When you repeat the records, keep every word exact and drop each picture.

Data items
━━━━━━━━━━━━━━━━

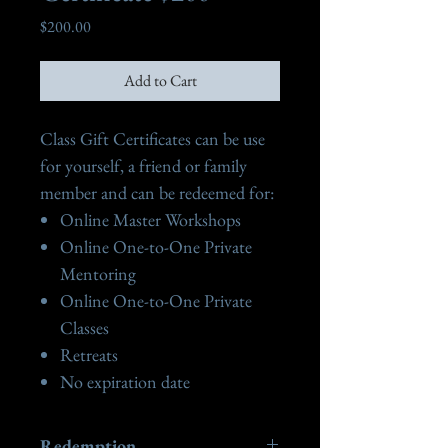
Price
$200.00
Add to Cart
Class Gift Certificates can be use
for yourself, a friend or family
member and can be redeemed for:
Online Master Workshops
Online One-to-One Private
Mentoring
Online One-to-One Private
Classes
Retreats
No expiration date
Redemption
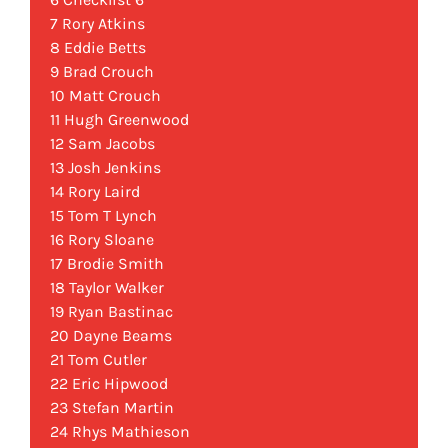
7 Rory Atkins
8 Eddie Betts
9 Brad Crouch
10 Matt Crouch
11 Hugh Greenwood
12 Sam Jacobs
13 Josh Jenkins
14 Rory Laird
15 Tom T Lynch
16 Rory Sloane
17 Brodie Smith
18 Taylor Walker
19 Ryan Bastinac
20 Dayne Beams
21 Tom Cutler
22 Eric Hipwood
23 Stefan Martin
24 Rhys Mathieson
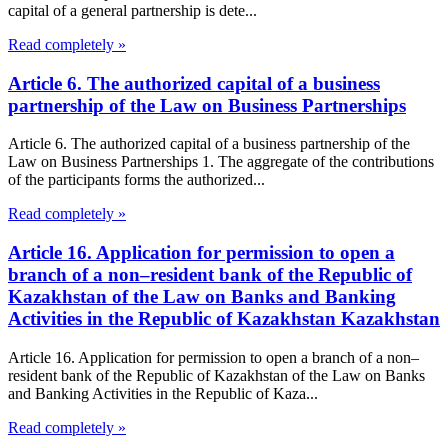
capital of a general partnership is dete...
Read completely »
Article 6. The authorized capital of a business
partnership of the Law on Business Partnerships
Article 6. The authorized capital of a business partnership of the
Law on Business Partnerships 1. The aggregate of the contributions
of the participants forms the authorized...
Read completely »
Article 16. Application for permission to open a
branch of a non–resident bank of the Republic of
Kazakhstan of the Law on Banks and Banking
Activities in the Republic of Kazakhstan Kazakhstan
Article 16. Application for permission to open a branch of a non–
resident bank of the Republic of Kazakhstan of the Law on Banks
and Banking Activities in the Republic of Kaza...
Read completely »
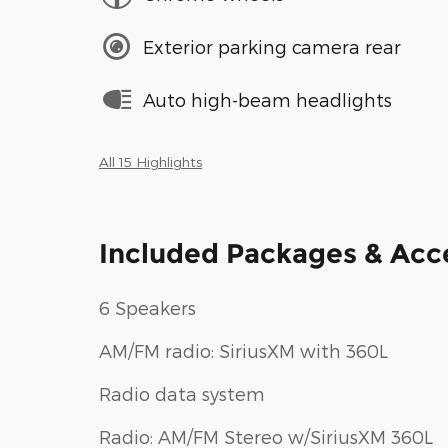
Exterior parking camera rear
Auto high-beam headlights
All 15 Highlights
Included Packages & Acc
6 Speakers
AM/FM radio: SiriusXM with 360L
Radio data system
Radio: AM/FM Stereo w/SiriusXM 360L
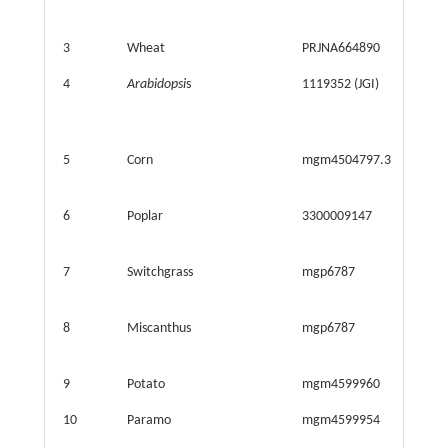
3
Wheat
PRJNA664890
31.990
4
Arabidopsi
s
1119352 (JGI)
35.908
5
Corn
mgm4504797.3
41.770
6
Poplar
3300009147
35.844
7
Switchgrass
mgp6787
42.395
8
Miscanthus
mgp6787
42.395
9
Potato
mgm4599960
4.745
10
Paramo
mgm4599954
4.732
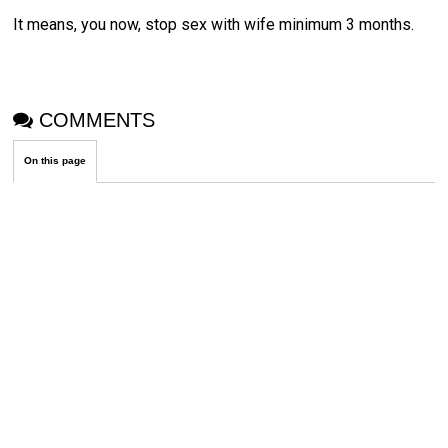
It means, you now, stop sex with wife minimum 3 months.
COMMENTS
On this page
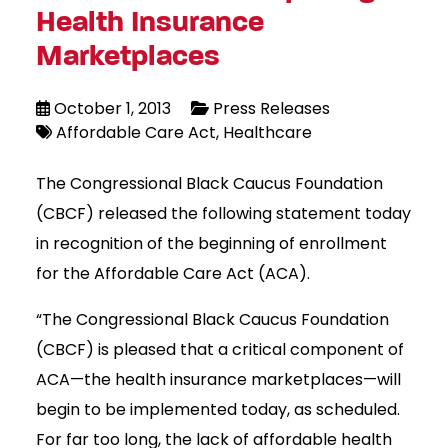
Health Insurance
Marketplaces
October 1, 2013
Press Releases
Affordable Care Act
Healthcare
The Congressional Black Caucus Foundation
(CBCF) released the following statement today
in recognition of the beginning of enrollment
for the Affordable Care Act (ACA).
“The Congressional Black Caucus Foundation
(CBCF) is pleased that a critical component of
ACA—the health insurance marketplaces—will
begin to be implemented today, as scheduled.
For far too long, the lack of affordable health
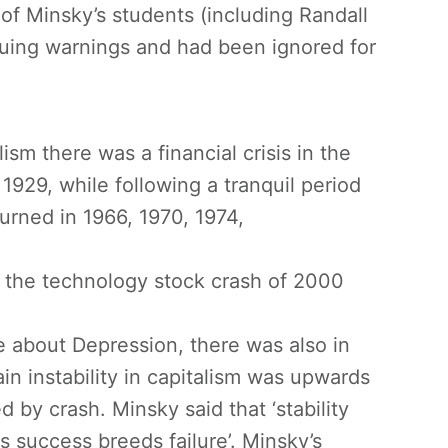
f Minsky’s students (including Randall
ssuing warnings and had been ignored for
ism there was a financial crisis in the
929, while following a tranquil period
turned in 1966, 1970, 1974,
d the technology stock crash of 2000
e about Depression, there was also in
in instability in capitalism was upwards
by crash. Minsky said that ‘stability
s success breeds failure’. Minsky’s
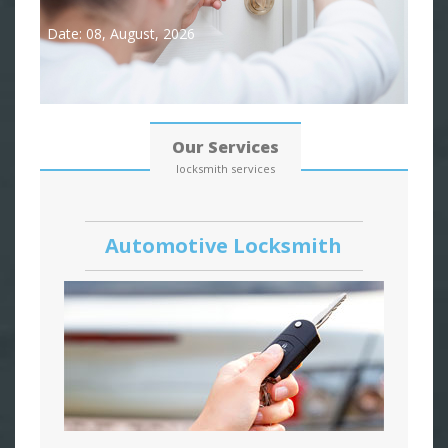
Date: 08, August, 2026
Our Services
locksmith services
Automotive Locksmith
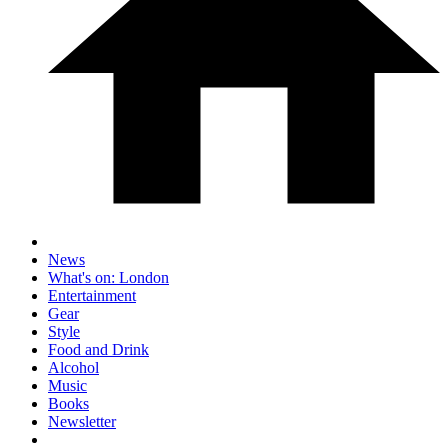
News
What's on: London
Entertainment
Gear
Style
Food and Drink
Alcohol
Music
Books
Newsletter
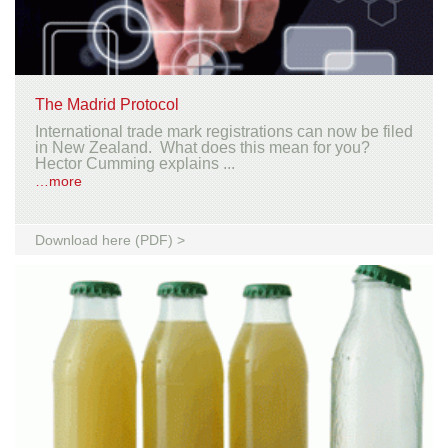
The Madrid Protocol
International trade mark registrations can now be filed
in New Zealand. What does this mean for you?
Hector Cumming explains ...
…more
Download here (PDF) >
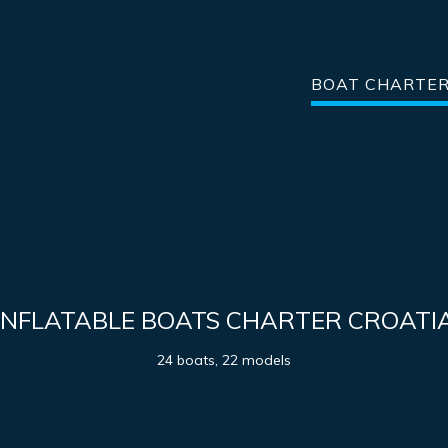
BOAT CHARTE
INFLATABLE BOATS CHARTER CROATI
24 boats, 22 models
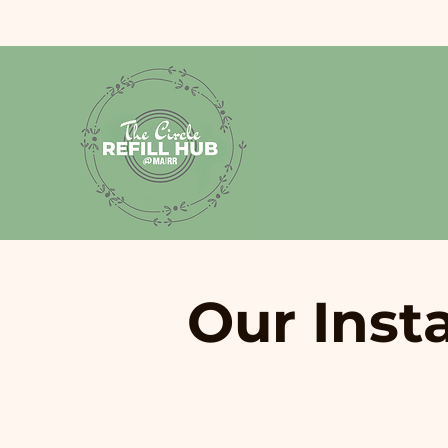
Our Inst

━━━━━━━━━━━━━━━━

> **YOUR RESPONSE**:
Price
$200.00
Add to Cart
Class Gift Certificates can be use
for yourself, a friend or family
member and can be redeemed for:
Online Master Workshops
Online One-to-One Private
Mentoring
Online One-to-One Private
Classes
Retreats
No expiration date
Redemption
7 Rory Atkins
8 Eddie Betts
9 Brad Crouch
10 Matt Crouch
11 Hugh Greenwood
12 Sam Jacobs
13 Josh Jenkins
14 Rory Laird
15 Tom T Lynch
16 Rory Sloane
17 Brodie Smith
18 Taylor Walker
19 Ryan Bastinac
20 Dayne Beams
21 Tom Cutler
22 Eric Hipwood
23 Stefan Martin
24 Rhys Mathieson
capital of a general partnership is dete...
Read completely »
Article 6. The authorized capital of a business
partnership of the Law on Business Partnerships
Article 6. The authorized capital of a business partnership of the
Law on Business Partnerships 1. The aggregate of the contributions
of the participants forms the authorized...
Read completely »
Article 16. Application for permission to open a
branch of a non–resident bank of the Republic of
Kazakhstan of the Law on Banks and Banking
Activities in the Republic of Kazakhstan Kazakhstan
Article 16. Application for permission to open a branch of a non–
resident bank of the Republic of Kazakhstan of the Law on Banks
and Banking Activities in the Republic of Kaza...
Read completely »
Exterior parking camera rear
Auto high-beam headlights
All 15 Highlights
Included Packages & Acc
6 Speakers
AM/FM radio: SiriusXM with 360L
Radio data system
Radio: AM/FM Stereo w/SiriusXM 360L
3
Wheat
PRJNA664890
31.990
4
Arabidopsi
s
1119352 (JGI)
35.908
5
Corn
mgm4504797.3
41.770
6
Poplar
3300009147
35.844
7
Switchgrass
mgp6787
42.395
8
Miscanthus
mgp6787
42.395
9
Potato
mgm4599960
4.745
10
Paramo
mgm4599954
4.732
It means, you now, stop sex with wife minimum 3 months.
COMMENTS
On this page
Health Insurance
Marketplaces
October 1, 2013
Press Releases
Affordable Care Act
Healthcare
The Congressional Black Caucus Foundation
(CBCF) released the following statement today
in recognition of the beginning of enrollment
for the Affordable Care Act (ACA).
“The Congressional Black Caucus Foundation
(CBCF) is pleased that a critical component of
ACA—the health insurance marketplaces—will
begin to be implemented today, as scheduled.
For far too long, the lack of affordable health
f Minsky’s students (including Randall
ssuing warnings and had been ignored for
ism there was a financial crisis in the
929, while following a tranquil period
turned in 1966, 1970, 1974,
d the technology stock crash of 2000
e about Depression, there was also in
in instability in capitalism was upwards
by crash. Minsky said that ‘stability
s success breeds failure’. Minsky’s
Date: 08, August, 2026
Our Services
locksmith services
Automotive Locksmith
News
What's on: London
Entertainment
Gear
Style
Food and Drink
Alcohol
Music
Books
Newsletter
The Madrid Protocol
International trade mark registrations can now be filed
in New Zealand. What does this mean for you?
Hector Cumming explains ...
…more
Download here (PDF) >
BOAT CHARTE
INFLATABLE BOATS CHARTER CROATI
24 boats, 22 models
Our Inst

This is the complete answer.